35-44 0-9g/day 2. 109
10-19 4. 46.
20-29 3. 27.
30+ 0. 17.
45-54 0-9g/day 14 104
10-19 13 57.
20-29 8. 33.
30+ 11 19.
55-64 0-9g/day 25 117
10-19 23 65.
20-29 12 38.
30+ 16 22.
65-74 0-9g/day 31 99.
10-19 12 38.
20-29 10 20.
30+ 2. 4.0
75+ 0-9g/day 6. 26.
10-19 5. 11.
20-29 0. 3.0
30+ 2. 4.0
In [22]: table2 = esoph.pivot_table(['ncases', 'ncontrols'],
rows='agegp', aggfunc=np.sum)
In [23]: table2
Out[23]:
ncases ncontrols
agegp
25-34 1. 116
35-44 9. 199
45-54 46 213
55-64 76 242
65-74 55 161
75+ 13 44.
One of the really great things about pandas is that the object produced is still a DataFrame (the R object is of a special class)! So we could do anything with it that we do with normal DataFrame objects:
In [26]: table['ncases'].unstack('agegp')
Out[26]:
agegp 25-34 35-44 45-54 55-64 65-74 75+
tobgp
0-9g/day 0 2 14 25 31 6
10-19 1 4 13 23 12 5
20-29 0 3 8. 12 10 0
30+ 0 0 11 16 2. 2
Here is another fun example:
In [31]: import pandas.rpy.common as com
In [32]: wp = com.load_data('warpbreaks')
In [33]: wp['replicate'] = np.tile(range(1, 10), 6)
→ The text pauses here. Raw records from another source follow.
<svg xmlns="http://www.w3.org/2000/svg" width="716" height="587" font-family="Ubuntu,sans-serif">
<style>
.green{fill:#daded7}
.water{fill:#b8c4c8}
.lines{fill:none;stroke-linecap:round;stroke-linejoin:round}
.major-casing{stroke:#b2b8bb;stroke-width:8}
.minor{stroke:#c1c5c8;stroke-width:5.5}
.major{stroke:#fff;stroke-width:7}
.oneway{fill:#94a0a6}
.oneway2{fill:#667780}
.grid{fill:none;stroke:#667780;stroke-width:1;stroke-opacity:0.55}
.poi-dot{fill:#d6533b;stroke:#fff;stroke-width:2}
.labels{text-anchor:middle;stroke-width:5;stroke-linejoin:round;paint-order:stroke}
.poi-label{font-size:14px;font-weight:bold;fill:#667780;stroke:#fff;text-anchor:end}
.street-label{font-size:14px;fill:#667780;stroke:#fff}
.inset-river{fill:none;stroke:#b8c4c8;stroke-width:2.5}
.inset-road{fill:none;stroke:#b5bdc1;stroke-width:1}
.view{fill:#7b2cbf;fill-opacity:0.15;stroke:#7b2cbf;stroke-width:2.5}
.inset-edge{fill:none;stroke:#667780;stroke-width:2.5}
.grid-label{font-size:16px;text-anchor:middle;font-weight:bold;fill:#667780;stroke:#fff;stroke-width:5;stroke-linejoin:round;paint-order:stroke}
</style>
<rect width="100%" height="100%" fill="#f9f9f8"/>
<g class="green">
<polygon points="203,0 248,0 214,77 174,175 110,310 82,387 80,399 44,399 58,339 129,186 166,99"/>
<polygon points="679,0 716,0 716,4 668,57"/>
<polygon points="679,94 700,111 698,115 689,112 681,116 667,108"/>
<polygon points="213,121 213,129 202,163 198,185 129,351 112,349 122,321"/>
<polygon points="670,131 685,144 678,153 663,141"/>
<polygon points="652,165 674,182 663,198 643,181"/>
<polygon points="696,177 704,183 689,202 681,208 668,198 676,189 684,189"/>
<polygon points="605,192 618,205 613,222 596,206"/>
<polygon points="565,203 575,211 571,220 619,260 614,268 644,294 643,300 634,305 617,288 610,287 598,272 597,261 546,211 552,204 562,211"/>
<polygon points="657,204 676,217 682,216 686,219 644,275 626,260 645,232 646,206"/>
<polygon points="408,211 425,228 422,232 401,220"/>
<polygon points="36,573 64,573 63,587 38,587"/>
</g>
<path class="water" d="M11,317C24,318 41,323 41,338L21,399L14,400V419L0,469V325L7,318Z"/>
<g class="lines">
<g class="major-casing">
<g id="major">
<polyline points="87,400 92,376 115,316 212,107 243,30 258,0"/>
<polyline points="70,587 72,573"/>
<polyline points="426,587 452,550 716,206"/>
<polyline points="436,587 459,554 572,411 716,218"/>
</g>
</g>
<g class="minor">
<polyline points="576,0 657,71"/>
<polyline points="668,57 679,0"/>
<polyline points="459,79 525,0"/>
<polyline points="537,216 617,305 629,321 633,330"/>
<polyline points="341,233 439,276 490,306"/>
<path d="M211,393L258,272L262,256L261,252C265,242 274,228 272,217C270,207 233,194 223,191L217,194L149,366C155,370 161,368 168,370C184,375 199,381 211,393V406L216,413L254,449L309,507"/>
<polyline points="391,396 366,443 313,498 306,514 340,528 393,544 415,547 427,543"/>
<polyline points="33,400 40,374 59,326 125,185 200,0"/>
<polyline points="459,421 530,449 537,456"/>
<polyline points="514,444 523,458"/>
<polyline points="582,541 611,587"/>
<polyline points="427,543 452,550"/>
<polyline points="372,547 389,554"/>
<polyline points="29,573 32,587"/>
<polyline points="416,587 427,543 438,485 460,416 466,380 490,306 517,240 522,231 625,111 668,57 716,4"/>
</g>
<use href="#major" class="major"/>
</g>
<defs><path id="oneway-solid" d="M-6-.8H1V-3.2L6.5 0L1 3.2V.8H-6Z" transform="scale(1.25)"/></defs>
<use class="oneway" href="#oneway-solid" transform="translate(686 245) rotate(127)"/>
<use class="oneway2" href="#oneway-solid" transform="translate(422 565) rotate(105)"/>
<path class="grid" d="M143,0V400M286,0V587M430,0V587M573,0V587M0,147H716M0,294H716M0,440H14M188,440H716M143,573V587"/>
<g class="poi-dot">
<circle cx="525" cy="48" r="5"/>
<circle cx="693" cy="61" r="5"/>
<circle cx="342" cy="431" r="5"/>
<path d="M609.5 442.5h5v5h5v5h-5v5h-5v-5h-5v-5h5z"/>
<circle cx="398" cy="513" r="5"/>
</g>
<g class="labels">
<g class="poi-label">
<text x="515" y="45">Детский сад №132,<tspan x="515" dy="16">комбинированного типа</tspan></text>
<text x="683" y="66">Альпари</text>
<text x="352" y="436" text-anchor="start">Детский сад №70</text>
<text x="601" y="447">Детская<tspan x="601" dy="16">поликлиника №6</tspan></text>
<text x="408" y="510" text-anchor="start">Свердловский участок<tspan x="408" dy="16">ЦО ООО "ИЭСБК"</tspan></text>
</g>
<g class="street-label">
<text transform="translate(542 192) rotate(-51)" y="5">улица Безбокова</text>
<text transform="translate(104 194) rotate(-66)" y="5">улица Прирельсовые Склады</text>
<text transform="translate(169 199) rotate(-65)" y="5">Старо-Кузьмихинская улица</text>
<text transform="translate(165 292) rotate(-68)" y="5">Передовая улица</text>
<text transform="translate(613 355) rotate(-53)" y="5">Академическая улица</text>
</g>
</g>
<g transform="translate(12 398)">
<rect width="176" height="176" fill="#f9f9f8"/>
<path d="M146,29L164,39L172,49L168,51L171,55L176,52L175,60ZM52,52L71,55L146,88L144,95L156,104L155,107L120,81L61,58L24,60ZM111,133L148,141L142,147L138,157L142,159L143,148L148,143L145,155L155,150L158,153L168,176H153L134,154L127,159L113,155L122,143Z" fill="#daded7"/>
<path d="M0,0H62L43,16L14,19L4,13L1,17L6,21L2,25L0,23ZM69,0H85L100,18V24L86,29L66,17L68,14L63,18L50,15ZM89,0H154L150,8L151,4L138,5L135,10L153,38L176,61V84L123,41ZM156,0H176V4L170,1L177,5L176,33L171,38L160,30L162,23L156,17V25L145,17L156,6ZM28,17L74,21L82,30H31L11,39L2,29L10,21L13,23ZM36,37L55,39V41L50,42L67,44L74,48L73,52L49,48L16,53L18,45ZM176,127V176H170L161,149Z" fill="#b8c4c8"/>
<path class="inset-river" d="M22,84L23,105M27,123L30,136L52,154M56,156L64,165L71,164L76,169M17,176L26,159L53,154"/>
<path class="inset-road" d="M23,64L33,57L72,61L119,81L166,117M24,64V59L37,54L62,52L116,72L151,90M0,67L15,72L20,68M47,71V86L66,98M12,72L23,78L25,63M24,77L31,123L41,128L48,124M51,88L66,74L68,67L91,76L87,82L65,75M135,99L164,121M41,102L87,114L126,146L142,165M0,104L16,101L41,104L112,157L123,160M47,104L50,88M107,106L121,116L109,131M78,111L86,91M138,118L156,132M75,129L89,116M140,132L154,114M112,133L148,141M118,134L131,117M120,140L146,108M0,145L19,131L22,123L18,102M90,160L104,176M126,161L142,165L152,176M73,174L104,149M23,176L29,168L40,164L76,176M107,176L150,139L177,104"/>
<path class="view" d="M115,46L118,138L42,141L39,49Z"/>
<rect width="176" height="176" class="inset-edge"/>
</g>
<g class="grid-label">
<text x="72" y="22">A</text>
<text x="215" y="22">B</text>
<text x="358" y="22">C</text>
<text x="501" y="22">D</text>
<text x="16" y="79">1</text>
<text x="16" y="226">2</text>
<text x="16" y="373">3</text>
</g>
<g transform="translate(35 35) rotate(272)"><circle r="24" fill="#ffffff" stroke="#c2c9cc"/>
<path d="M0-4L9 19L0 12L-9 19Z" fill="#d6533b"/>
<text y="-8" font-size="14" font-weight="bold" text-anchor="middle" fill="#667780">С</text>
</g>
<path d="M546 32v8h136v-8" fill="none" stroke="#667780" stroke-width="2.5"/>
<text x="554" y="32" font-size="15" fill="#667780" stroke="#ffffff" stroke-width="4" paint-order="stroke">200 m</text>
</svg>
In [34]: wp.pivot_table('breaks', rows=['wool', 'tension'],
cols='replicate', aggfunc=np.sum)
Out[34]:
replicate 1 2 3 4 5 6 7 8 9
wool tension
A H 36 21 24 18 10 43 28 15 26
L 26 30 54 25 70 52 51 26 67
M 18 21 29 17 12 18 35 30 36
B H 20 21 24 17 13 15 15 16 28
L 27 14 29 19 29 31 41 20 44
M 42 26 19 16 39 28 21 39 29
Here is the equivalent R code:
> warpbreaks$replicate <- rep(1:9, len = 54)
> ftable(xtabs(breaks ~ wool + tension + replicate, data = warpbreaks))
replicate 1 2 3 4 5 6 7 8 9
wool tension
A L 26 30 54 25 70 52 51 26 67
M 18 21 29 17 12 18 35 30 36
H 36 21 24 18 10 43 28 15 26
B L 27 14 29 19 29 31 41 20 44
M 42 26 19 16 39 28 21 39 29
H 20 21 24 17 13 15 15 16 28
As soon as we add a formula framework to statsmodels I could see incorporating that into this kind of function in Python.